Die 100.000-Euro-Frage: Betreibt Berlins FDP-Fraktion mit TXL-Plakaten illegale Parteiwerbung?

Verlust an Strahlkraft: Eine Kampagne der Berliner FDP-Fraktion wirft Fragen auf. Eine Jura-Professorin wittert dahinter eine versteckte Parteienfinanzierung.

Die Berliner FDP-Fraktion steht im Verdacht, gegen die Regeln der Parteienfinanzierung verstoßen zu haben. Grund sind eine Plakataktion in der Stadt und eine Werbeaktion bei Facebook. Die Kosten belaufen sich auf 100.000 Euro.

Auf den Plakaten ist vor dem Flughafengebäude zu lesen: „Wenn in TXL das Licht ausgeht, verliert ganz Berlin an Strahlkraft.“ Für Fraktionen gelten bei der Öffentlichkeitsarbeit besondere Regeln. Sie dürfen die Bürger nur über ihre inhaltliche Arbeit informieren – aber keine Wahlwerbung betreiben.

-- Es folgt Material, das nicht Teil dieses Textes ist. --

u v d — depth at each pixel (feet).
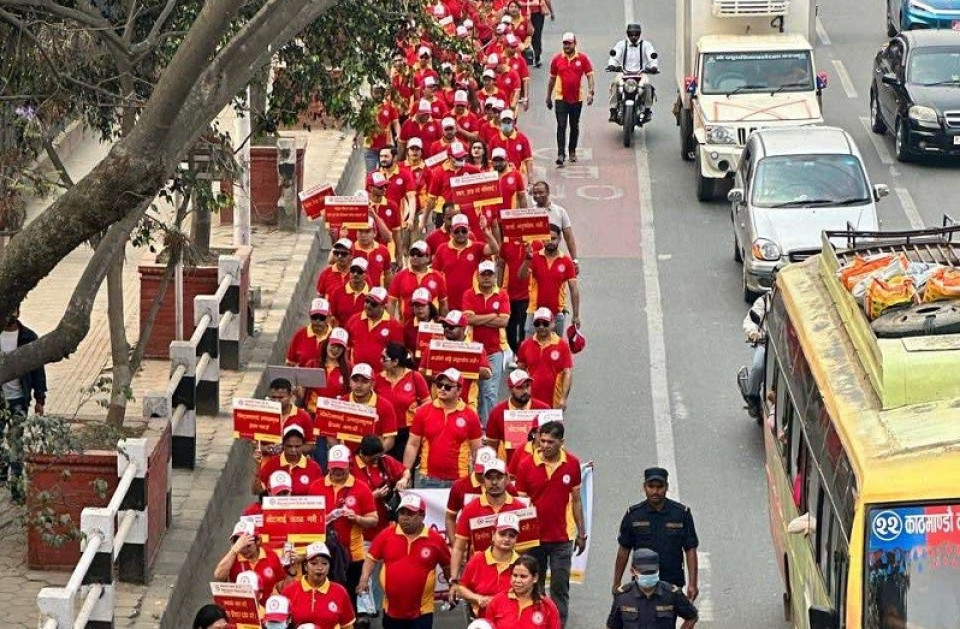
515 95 143.95
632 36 148.46
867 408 56.24
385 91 98.68
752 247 109.50
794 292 71.36
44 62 73.72
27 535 73.36
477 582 63.93
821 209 111.45
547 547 70.33
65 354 55.16
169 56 81.00
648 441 91.56
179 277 92.58
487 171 108.88
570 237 97.81
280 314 106.93
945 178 138.00
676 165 143.13
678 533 67.00
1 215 78.13
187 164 89.04
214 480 84.23
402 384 80.12
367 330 86.33
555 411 70.59
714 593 75.72
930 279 59.31
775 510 74.13
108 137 82.94
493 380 88.02
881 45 176.45
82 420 79.20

Doch auf den in der vergangenen Woche aufgehängten 2000 Plakaten zum Flughafen Tegel gibt es keinen Hinweis auf die inhaltliche Arbeit der Fraktion. Dabei heißt es im Berliner Fraktionsgesetz, dass die Fraktion „während der Dauer der gesamten Wahlperiode in eigener redaktioneller Verantwortung und unter inhaltlichem Bezug zu ihrer Arbeit und Aufgabenstellung die Öffentlichkeit unterrichten“ darf.

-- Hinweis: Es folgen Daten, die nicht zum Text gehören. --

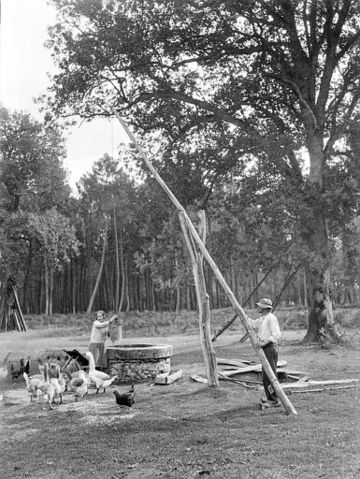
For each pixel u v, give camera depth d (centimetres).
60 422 932
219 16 2292
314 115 2359
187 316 5275
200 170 2353
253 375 1395
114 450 728
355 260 2522
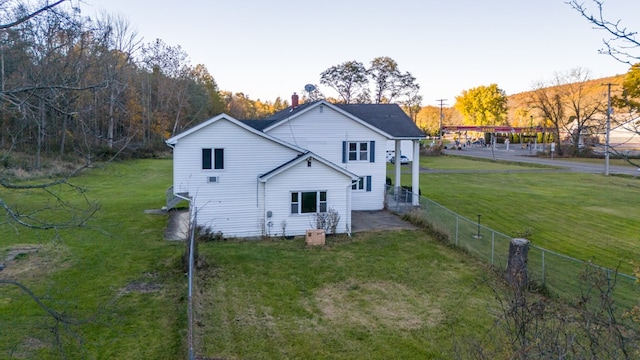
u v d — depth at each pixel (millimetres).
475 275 14336
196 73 81562
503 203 27766
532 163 53438
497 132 92062
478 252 15953
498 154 70750
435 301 12266
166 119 62594
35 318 10469
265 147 19656
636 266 6352
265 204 19500
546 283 12672
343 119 24328
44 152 37094
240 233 19562
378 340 10039
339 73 77625
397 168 25891
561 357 5062
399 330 10531
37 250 15922
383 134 24875
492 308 11719
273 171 19203
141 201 26609
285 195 19562
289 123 23703
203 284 13234
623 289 11742
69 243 16938
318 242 17969
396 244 17984
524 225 21875
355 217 23109
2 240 17031
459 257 16250
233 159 19375
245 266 15023
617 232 20484
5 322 10172
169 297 12117
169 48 63969
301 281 13727
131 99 50031
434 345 9805
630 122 6773
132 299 11891
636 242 18750
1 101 6457
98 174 37594
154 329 10234
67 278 13281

Sophie Schönberger, Professorin für Öffentliches Recht und Direktorin des Instituts für Deutsches und Internationales Parteienrecht und Parteienforschung in Düsseldorf, sagte dem rbb, sie bezweifle, dass die Verwendung von Fraktionsgeldern für diese Kampagne rechtmäßig war. Ihrer Ansicht nach liegt ein Verstoß gegen das Fraktionsgesetz vor.

„Hier wird eine Werbekampagne gestartet, die in erster Linie der Partei und nicht der Fraktion zugutekommen soll“, sagte Schönberger. Es fehle „ein Bezug auf eine aktuelle, parlamentarische Initiative“, wie etwa in der Vergangenheit die Anträge der FDP zum „Tegel-Offenhaltungsgesetz“ oder zur Anerkennung der Volksinitiative zur Rettung von Tegel.

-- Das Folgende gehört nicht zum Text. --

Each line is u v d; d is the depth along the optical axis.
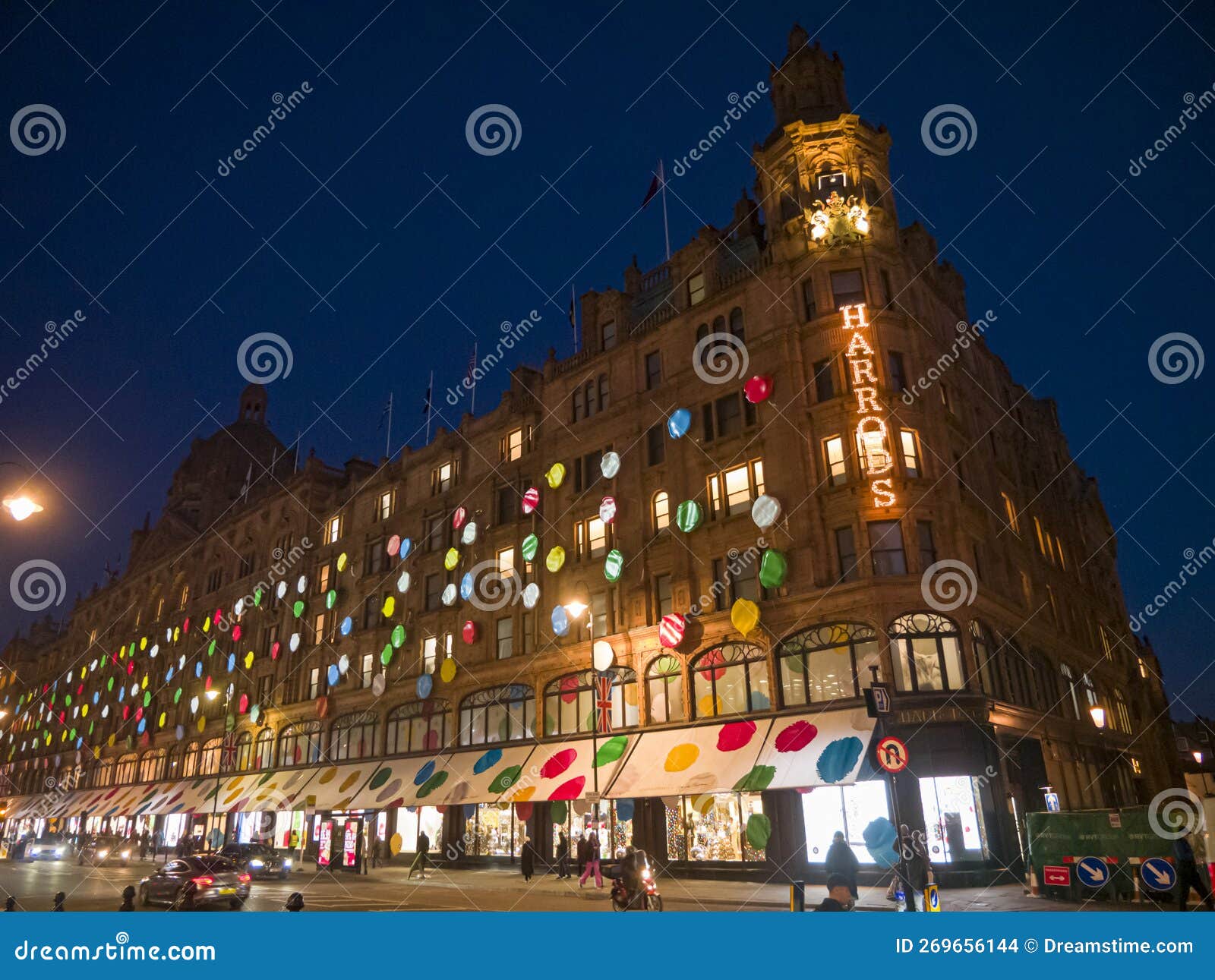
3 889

„Öffentlichkeitsanker, die zur Kampagne hinführen“

Das Abgeordnetenhaus verwies auf Anfrage darauf, dass der Berliner Rechnungshof für die Prüfung der Fraktionsfinanzen zuständig sei. Doch der sieht vorläufig keinen Handlungsbedarf. „Wir prüfen die ordnungsgemäße Verwendung der Mittel im regulären Verfahren und sehen gegenwärtig keinen Anlass für eine außerordentliche Prüfung“, sagte ein Sprecher.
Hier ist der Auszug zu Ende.